=== Section Start ===

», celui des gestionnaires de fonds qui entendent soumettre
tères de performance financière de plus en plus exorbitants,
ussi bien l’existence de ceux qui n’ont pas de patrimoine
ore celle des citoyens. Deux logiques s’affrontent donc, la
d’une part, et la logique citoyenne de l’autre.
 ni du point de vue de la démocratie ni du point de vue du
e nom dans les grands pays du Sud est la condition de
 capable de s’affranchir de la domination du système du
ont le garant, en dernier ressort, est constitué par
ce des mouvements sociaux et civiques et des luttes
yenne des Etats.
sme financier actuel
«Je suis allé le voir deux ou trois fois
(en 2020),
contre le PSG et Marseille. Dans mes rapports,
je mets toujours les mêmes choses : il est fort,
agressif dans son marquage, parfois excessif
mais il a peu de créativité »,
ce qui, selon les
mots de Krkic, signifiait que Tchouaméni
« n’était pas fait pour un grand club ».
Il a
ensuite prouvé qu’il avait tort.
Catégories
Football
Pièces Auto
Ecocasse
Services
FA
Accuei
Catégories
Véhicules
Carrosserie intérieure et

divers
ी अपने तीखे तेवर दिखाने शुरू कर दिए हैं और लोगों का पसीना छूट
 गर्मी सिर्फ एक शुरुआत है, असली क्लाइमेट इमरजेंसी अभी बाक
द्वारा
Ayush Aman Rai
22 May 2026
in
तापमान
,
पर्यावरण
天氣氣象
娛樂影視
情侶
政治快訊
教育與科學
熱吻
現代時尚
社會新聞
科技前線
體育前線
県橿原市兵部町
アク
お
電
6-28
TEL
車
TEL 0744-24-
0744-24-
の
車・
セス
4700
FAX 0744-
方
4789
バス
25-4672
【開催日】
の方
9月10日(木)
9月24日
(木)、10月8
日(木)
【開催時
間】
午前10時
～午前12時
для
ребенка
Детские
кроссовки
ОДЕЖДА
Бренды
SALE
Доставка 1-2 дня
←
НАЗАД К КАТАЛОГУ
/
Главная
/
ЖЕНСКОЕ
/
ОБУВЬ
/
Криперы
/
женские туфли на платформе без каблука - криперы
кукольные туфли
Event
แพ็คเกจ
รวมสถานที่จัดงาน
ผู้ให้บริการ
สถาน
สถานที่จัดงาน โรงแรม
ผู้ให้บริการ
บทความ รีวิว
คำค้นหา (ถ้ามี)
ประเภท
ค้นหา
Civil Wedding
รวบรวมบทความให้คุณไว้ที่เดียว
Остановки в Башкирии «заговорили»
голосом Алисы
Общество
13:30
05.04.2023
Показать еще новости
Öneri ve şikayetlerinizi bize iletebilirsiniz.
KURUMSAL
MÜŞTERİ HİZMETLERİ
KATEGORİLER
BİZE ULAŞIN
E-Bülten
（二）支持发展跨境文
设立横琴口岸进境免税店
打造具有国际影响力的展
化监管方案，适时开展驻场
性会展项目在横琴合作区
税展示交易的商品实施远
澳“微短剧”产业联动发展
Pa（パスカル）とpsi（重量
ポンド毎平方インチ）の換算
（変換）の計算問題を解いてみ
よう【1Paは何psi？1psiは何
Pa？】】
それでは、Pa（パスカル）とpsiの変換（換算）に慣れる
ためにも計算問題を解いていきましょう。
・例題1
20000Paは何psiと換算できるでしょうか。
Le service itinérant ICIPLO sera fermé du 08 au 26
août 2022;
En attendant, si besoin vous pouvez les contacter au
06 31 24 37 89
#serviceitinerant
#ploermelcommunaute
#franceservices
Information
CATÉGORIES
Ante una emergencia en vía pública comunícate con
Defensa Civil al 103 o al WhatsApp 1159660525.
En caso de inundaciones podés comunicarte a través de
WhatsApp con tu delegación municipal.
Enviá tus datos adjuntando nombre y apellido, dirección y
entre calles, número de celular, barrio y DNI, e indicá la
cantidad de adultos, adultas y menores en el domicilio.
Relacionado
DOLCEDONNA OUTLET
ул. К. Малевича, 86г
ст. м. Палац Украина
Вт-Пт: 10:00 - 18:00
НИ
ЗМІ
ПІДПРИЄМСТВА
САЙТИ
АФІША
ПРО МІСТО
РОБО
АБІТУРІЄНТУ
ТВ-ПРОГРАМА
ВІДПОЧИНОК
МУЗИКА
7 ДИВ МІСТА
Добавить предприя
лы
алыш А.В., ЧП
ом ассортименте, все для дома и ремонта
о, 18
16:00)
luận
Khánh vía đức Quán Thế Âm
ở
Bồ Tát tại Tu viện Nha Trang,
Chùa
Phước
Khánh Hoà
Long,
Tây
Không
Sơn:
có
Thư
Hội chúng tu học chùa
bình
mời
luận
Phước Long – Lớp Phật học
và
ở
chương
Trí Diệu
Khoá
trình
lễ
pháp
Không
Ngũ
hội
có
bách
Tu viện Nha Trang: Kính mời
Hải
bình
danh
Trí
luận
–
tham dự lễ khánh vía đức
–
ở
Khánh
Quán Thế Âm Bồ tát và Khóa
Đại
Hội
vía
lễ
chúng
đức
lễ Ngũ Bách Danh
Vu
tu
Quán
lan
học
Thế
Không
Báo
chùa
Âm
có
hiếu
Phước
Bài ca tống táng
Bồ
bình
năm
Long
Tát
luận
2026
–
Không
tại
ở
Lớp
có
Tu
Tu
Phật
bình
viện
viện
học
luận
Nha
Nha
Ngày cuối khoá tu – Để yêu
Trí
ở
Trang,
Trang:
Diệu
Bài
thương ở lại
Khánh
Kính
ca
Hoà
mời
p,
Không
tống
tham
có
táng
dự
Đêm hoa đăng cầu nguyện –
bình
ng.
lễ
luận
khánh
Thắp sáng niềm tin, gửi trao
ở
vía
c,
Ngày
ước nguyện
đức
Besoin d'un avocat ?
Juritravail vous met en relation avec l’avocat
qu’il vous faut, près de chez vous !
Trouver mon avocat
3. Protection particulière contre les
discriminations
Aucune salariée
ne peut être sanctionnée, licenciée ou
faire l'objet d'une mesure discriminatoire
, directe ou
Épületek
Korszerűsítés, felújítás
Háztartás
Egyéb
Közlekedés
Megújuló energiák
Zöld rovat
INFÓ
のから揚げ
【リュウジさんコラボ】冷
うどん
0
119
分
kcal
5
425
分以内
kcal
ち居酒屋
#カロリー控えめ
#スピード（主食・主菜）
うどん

=== Section End ===

• **Aim of the task**
Repeat the entire listing above without changing a word.

• **Exercise answer**
», celui des gestionnaires de fonds qui entendent soumettre
tères de performance financière de plus en plus exorbitants,
ussi bien l’existence de ceux qui n’ont pas de patrimoine
ore celle des citoyens. Deux logiques s’affrontent donc, la
d’une part, et la logique citoyenne de l’autre.
 ni du point de vue de la démocratie ni du point de vue du
e nom dans les grands pays du Sud est la condition de
 capable de s’affranchir de la domination du système du
ont le garant, en dernier ressort, est constitué par
ce des mouvements sociaux et civiques et des luttes
yenne des Etats.
sme financier actuel
«Je suis allé le voir deux ou trois fois
(en 2020),
contre le PSG et Marseille. Dans mes rapports,
je mets toujours les mêmes choses : il est fort,
agressif dans son marquage, parfois excessif
mais il a peu de créativité »,
ce qui, selon les
mots de Krkic, signifiait que Tchouaméni
« n’était pas fait pour un grand club ».
Il a
ensuite prouvé qu’il avait tort.
Catégories
Football
Pièces Auto
Ecocasse
Services
FA
Accuei
Catégories
Véhicules
Carrosserie intérieure et

divers
ी अपने तीखे तेवर दिखाने शुरू कर दिए हैं और लोगों का पसीना छूट
 गर्मी सिर्फ एक शुरुआत है, असली क्लाइमेट इमरजेंसी अभी बाक
द्वारा
Ayush Aman Rai
22 May 2026
in
तापमान
,
पर्यावरण
天氣氣象
娛樂影視
情侶
政治快訊
教育與科學
熱吻
現代時尚
社會新聞
科技前線
體育前線
県橿原市兵部町
アク
お
電
6-28
TEL
車
TEL 0744-24-
0744-24-
の
車・
セス
4700
FAX 0744-
方
4789
バス
25-4672
【開催日】
の方
9月10日(木)
9月24日
(木)、10月8
日(木)
【開催時
間】
午前10時
～午前12時
для
ребенка
Детские
кроссовки
ОДЕЖДА
Бренды
SALE
Доставка 1-2 дня
←
НАЗАД К КАТАЛОГУ
/
Главная
/
ЖЕНСКОЕ
/
ОБУВЬ
/
Криперы
/
женские туфли на платформе без каблука - криперы
кукольные туфли
Event
แพ็คเกจ
รวมสถานที่จัดงาน
ผู้ให้บริการ
สถาน
สถานที่จัดงาน โรงแรม
ผู้ให้บริการ
บทความ รีวิว
คำค้นหา (ถ้ามี)
ประเภท
ค้นหา
Civil Wedding
รวบรวมบทความให้คุณไว้ที่เดียว
Остановки в Башкирии «заговорили»
голосом Алисы
Общество
13:30
05.04.2023
Показать еще новости
Öneri ve şikayetlerinizi bize iletebilirsiniz.
KURUMSAL
MÜŞTERİ HİZMETLERİ
KATEGORİLER
BİZE ULAŞIN
E-Bülten
（二）支持发展跨境文
设立横琴口岸进境免税店
打造具有国际影响力的展
化监管方案，适时开展驻场
性会展项目在横琴合作区
税展示交易的商品实施远
澳“微短剧”产业联动发展
Pa（パスカル）とpsi（重量
ポンド毎平方インチ）の換算
（変換）の計算問題を解いてみ
よう【1Paは何psi？1psiは何
Pa？】】
それでは、Pa（パスカル）とpsiの変換（換算）に慣れる
ためにも計算問題を解いていきましょう。
・例題1
20000Paは何psiと換算できるでしょうか。
Le service itinérant ICIPLO sera fermé du 08 au 26
août 2022;
En attendant, si besoin vous pouvez les contacter au
06 31 24 37 89
#serviceitinerant
#ploermelcommunaute
#franceservices
Information
CATÉGORIES
Ante una emergencia en vía pública comunícate con
Defensa Civil al 103 o al WhatsApp 1159660525.
En caso de inundaciones podés comunicarte a través de
WhatsApp con tu delegación municipal.
Enviá tus datos adjuntando nombre y apellido, dirección y
entre calles, número de celular, barrio y DNI, e indicá la
cantidad de adultos, adultas y menores en el domicilio.
Relacionado
DOLCEDONNA OUTLET
ул. К. Малевича, 86г
ст. м. Палац Украина
Вт-Пт: 10:00 - 18:00
НИ
ЗМІ
ПІДПРИЄМСТВА
САЙТИ
АФІША
ПРО МІСТО
РОБО
АБІТУРІЄНТУ
ТВ-ПРОГРАМА
ВІДПОЧИНОК
МУЗИКА
7 ДИВ МІСТА
Добавить предприя
лы
алыш А.В., ЧП
ом ассортименте, все для дома и ремонта
о, 18
16:00)
luận
Khánh vía đức Quán Thế Âm
ở
Bồ Tát tại Tu viện Nha Trang,
Chùa
Phước
Khánh Hoà
Long,
Tây
Không
Sơn:
có
Thư
Hội chúng tu học chùa
bình
mời
luận
Phước Long – Lớp Phật học
và
ở
chương
Trí Diệu
Khoá
trình
lễ
pháp
Không
Ngũ
hội
có
bách
Tu viện Nha Trang: Kính mời
Hải
bình
danh
Trí
luận
–
tham dự lễ khánh vía đức
–
ở
Khánh
Quán Thế Âm Bồ tát và Khóa
Đại
Hội
vía
lễ
chúng
đức
lễ Ngũ Bách Danh
Vu
tu
Quán
lan
học
Thế
Không
Báo
chùa
Âm
có
hiếu
Phước
Bài ca tống táng
Bồ
bình
năm
Long
Tát
luận
2026
–
Không
tại
ở
Lớp
có
Tu
Tu
Phật
bình
viện
viện
học
luận
Nha
Nha
Ngày cuối khoá tu – Để yêu
Trí
ở
Trang,
Trang:
Diệu
Bài
thương ở lại
Khánh
Kính
ca
Hoà
mời
p,
Không
tống
tham
có
táng
dự
Đêm hoa đăng cầu nguyện –
bình
ng.
lễ
luận
khánh
Thắp sáng niềm tin, gửi trao
ở
vía
c,
Ngày
ước nguyện
đức
Besoin d'un avocat ?
Juritravail vous met en relation avec l’avocat
qu’il vous faut, près de chez vous !
Trouver mon avocat
3. Protection particulière contre les
discriminations
Aucune salariée
ne peut être sanctionnée, licenciée ou
faire l'objet d'une mesure discriminatoire
, directe ou
Épületek
Korszerűsítés, felújítás
Háztartás
Egyéb
Közlekedés
Megújuló energiák
Zöld rovat
INFÓ
のから揚げ
【リュウジさんコラボ】冷
うどん
0
119
分
kcal
5
425
分以内
kcal
ち居酒屋
#カロリー控えめ
#スピード（主食・主菜）
うどん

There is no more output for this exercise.